Start of Supplied text
Jump to content
Sign in to follow this  
OzSnoal

Cold Boot? Memory Died? [email protected] = who you need to contact

Recommended Posts

@Oscar_Wu

 

How is RAM detected by the BIOS? It looks to me that this is the crux of the problem.

 

You are looking at the SPD (serial presence detect, a serial EEPROM that contains the details/timings/voltage/amount of RAM on the module)- since we know and you have seen for yourself that the RAM is working fine.

 

So, we can safely say the cause is elsewhere, perhaps in how you determine that RAM is present. Since the SPD is a chip all by itself, what will happen if this chip is not working correctly?

 

My Suggestions:

(1)Unsolder the SPD from a working module of the same make and brand and solder it onto the 'bad' module of the same make and brand and see the results from that? This will prove if it is the actual SPD chip that is the problem.

(2) You can modify the BIOS code to anything you like while testing :-). What happens if you hardcode (just for testing) the 'bad' DIMM correct settings in the BIOS code, so that you do not even try to access the SPD and just assume the correct values for that DIMM. Does it then pass all tests?

(3) Again, for debugging, you could save the values being sent by the SPD into a memory area to be read out later. In this way you could see if you are receiving corrupted data...

 

I use stick 1 for example , this stick require very high voltage to be work @ boot

 

I do a lot of try error and trace the bios , this is what I found ...

 

1 . SPD on it read the correct information as good stick

2 . The whole SPD memory detecting sequence is completed , I mean that the bios detect that there is memory presented in the memory bus , and complete setting all the timing parameter in K8 register

3 . After all that is completed , bios will start to do one thing first ... Check if the memory is able to pass the first 256K test of read/write , if it fail to do so , it will jump to the beep sequence , that's why you will hear BEEP , BEEP if there is no memory or the memory is bad ...

 

Let me list some code example to show how this work

 

After the SPD timing detection is completed , we will do something like this

 

=========================================================

xor eax,eax

xor dx,dx

Next_64K_Test:

mov es,dx ;segment to test

cld

 

;fill the first 32Kb memory with specific pattern = eax = 00000000h

 

mov cx,2000h ;32k to read pattern

xor di,di

rep stosd

 

;fill the second 32Kb memory with inversed pattern = eax = FFFFFFFFh

 

not eax

mov cx,2000H

rep stosd

 

;Check the first 32Kb memory contents

not eax ;get pattern to check

mov cx,2000h ;32k memory to read

xor di,di

rep scasd

jnz short Beep_Out ;error occured

 

;Do_next64k:

 

;Check the second 32Kb memory contents

not eax ;get pattern to check

mov cx,2000h ;32k memory to read

rep scasd

jnz short Beep_Out ;error occured

 

add dh,10H ;next segment

cmp dh,40H ;256K address ?

jne short Next_64K_Test

jmp short Ok_256K

 

Beep_Out:

=========================================================

We will fill in the first 32k memory of data pattern = 00000000h

and fill in the second 32k memory of data pattern = FFFFFFFFh

And read them back to check if the written data = data read back

And loop 3rd , 4th .... 32K memory test until the first 256K is completely verified ok

 

With the 1st stick which will fail to boot @ SPD timing @ 2.6V , it will fail in the 1st

32K memory read back test ...
End of Supplied text
Start of Provided data
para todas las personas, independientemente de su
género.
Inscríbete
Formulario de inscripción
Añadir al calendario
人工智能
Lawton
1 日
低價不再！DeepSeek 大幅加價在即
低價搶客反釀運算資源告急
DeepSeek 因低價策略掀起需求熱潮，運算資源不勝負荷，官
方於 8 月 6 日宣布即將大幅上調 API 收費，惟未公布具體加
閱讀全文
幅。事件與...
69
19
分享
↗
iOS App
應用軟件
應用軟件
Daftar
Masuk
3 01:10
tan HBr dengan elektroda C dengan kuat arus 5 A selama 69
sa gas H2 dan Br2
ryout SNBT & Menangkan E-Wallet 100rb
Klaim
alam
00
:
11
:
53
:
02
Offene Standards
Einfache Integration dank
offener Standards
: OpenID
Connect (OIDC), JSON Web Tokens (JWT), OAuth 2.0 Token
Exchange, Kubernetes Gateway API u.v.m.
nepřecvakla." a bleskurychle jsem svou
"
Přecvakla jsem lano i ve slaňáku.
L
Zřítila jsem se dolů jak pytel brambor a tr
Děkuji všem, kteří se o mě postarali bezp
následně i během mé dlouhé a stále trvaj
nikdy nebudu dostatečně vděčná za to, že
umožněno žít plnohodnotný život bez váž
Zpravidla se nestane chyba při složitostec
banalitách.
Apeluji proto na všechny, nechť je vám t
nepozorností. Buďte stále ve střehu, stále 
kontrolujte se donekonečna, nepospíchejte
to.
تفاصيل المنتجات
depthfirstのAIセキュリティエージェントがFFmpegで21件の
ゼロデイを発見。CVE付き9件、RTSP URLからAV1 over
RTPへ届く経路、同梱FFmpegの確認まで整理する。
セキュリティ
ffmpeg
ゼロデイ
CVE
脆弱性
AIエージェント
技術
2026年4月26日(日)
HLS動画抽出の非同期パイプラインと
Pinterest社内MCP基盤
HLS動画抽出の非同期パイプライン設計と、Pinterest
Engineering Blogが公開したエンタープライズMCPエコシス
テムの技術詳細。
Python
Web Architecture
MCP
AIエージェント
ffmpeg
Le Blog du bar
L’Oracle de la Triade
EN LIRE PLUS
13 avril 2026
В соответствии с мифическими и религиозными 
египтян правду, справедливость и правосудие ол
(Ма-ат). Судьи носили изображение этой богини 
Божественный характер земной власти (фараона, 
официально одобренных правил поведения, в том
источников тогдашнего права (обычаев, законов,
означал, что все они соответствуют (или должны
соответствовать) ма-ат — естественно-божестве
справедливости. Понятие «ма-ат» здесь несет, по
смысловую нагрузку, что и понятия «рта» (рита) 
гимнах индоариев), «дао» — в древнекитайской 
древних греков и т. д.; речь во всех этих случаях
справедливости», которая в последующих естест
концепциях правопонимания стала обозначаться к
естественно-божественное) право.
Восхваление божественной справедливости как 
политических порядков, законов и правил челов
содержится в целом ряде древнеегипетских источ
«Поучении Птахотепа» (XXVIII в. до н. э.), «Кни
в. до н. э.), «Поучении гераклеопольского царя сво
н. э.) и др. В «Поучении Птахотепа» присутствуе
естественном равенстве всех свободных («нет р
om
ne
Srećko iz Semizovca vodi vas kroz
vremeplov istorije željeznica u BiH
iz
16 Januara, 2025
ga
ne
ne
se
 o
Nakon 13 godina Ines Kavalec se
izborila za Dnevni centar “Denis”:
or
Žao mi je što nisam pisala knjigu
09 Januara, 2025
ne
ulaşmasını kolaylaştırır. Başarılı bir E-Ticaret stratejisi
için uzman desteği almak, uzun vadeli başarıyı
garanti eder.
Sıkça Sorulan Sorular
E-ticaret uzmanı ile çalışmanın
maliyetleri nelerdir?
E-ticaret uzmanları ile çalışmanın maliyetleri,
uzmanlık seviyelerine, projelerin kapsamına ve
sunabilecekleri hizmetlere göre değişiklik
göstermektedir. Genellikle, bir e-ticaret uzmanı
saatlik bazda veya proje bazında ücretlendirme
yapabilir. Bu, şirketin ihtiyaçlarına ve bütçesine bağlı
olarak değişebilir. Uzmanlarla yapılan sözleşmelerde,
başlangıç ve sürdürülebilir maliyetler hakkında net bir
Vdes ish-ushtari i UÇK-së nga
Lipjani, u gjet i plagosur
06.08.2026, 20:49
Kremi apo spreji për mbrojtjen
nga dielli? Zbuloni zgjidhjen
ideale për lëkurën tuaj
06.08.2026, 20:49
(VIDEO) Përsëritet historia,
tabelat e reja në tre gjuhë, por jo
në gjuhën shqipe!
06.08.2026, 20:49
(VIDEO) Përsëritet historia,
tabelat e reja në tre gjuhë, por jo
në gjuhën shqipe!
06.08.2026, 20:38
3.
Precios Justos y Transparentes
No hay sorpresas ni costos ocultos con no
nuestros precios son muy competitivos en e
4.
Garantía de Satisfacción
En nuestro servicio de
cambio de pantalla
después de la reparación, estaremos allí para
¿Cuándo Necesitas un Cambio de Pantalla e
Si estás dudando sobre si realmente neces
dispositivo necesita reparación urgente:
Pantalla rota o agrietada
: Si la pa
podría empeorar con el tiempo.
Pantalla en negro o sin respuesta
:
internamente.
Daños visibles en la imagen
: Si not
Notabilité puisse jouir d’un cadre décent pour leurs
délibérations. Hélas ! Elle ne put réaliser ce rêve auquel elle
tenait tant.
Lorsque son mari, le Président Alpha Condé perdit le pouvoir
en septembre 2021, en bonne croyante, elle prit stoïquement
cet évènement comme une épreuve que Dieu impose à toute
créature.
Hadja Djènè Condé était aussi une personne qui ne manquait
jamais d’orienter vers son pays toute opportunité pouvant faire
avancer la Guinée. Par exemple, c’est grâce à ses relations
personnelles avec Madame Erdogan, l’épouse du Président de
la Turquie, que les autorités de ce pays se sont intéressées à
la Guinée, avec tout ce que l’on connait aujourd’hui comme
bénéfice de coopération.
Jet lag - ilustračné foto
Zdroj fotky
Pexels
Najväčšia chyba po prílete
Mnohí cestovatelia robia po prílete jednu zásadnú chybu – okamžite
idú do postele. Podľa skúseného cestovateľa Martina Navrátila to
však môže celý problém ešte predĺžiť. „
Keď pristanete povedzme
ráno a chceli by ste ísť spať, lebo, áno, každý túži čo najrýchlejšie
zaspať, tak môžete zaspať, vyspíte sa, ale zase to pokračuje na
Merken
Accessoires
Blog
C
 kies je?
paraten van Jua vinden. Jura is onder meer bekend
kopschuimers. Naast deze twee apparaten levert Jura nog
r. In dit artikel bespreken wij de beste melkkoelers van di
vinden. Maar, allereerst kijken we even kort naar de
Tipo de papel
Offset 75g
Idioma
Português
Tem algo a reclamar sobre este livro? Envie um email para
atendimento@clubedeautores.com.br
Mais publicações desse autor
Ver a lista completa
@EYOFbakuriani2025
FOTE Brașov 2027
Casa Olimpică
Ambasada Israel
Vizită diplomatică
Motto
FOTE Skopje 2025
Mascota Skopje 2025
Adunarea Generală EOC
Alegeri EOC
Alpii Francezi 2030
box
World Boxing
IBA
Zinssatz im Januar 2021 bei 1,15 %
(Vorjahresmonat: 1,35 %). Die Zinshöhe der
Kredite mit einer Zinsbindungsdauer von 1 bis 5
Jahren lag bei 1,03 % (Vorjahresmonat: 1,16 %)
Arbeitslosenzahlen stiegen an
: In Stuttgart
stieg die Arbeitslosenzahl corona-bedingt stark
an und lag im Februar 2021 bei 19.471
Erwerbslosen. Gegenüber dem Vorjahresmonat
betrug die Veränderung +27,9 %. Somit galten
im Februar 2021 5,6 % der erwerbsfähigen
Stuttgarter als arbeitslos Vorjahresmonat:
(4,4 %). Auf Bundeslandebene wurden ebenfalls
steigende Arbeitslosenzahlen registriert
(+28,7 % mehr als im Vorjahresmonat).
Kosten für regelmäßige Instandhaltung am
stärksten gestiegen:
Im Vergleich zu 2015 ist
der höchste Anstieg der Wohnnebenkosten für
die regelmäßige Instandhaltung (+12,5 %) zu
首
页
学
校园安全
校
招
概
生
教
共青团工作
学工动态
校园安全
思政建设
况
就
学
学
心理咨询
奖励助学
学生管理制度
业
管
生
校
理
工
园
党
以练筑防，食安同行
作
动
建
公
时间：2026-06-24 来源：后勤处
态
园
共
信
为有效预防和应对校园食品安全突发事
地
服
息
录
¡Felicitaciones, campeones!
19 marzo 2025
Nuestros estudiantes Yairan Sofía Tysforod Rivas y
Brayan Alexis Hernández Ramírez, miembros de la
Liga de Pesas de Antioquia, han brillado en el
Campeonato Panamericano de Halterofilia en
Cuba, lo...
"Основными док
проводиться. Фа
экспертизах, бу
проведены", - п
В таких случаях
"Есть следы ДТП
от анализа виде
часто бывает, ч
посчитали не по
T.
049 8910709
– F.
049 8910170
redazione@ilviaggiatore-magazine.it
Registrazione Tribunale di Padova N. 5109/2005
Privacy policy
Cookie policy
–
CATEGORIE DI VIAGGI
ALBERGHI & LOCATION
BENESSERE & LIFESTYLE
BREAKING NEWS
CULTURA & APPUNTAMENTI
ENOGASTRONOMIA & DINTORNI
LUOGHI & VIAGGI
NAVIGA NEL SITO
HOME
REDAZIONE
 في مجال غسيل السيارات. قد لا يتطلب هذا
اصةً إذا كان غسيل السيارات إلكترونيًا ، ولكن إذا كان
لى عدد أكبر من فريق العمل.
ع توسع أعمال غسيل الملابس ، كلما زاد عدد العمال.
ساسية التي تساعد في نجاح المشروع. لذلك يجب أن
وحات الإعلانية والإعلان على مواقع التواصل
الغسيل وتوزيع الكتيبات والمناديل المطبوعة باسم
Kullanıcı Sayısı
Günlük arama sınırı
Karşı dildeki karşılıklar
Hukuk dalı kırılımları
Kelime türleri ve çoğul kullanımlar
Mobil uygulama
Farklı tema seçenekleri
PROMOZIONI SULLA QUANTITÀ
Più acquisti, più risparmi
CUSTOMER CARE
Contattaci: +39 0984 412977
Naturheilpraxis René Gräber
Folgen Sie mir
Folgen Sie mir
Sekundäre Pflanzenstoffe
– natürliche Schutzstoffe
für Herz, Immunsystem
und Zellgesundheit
End of Provided data
Required tasks
• A. From the memory-test thread, return the passage starting at "You are looking" and ending at "not working correctly?".
• B. Name every label that serves as the target of a jump instruction in the assembly code of the memory-test thread.
• C. According to the memory-test thread, is each statement true? (i) The SPD on stick 1 reads the correct information, as on a good stick. (ii) The second 32Kb of memory is filled with the pattern 00000000h. (iii) The test loops until the first 256K is verified.
The records are separate material, independent of the memory-test thread.

Results by task
• A.
You are looking at the SPD (serial presence detect, a serial EEPROM that contains the details/timings/voltage/amount of RAM on the module)- since we know and you have seen for yourself that the RAM is working fine.

 

So, we can safely say the cause is elsewhere, perhaps in how you determine that RAM is present. Since the SPD is a chip all by itself, what will happen if this chip is not working correctly?

• B. Beep_Out, Next_64K_Test, Ok_256K

• C.
(i) Yes: "SPD on it read the correct information as good stick"
(ii) No: "fill the second 32Kb memory with inversed pattern = eax = FFFFFFFFh"
(iii) Yes: "And loop 3rd , 4th .... 32K memory test until the first 256K is completely verified ok"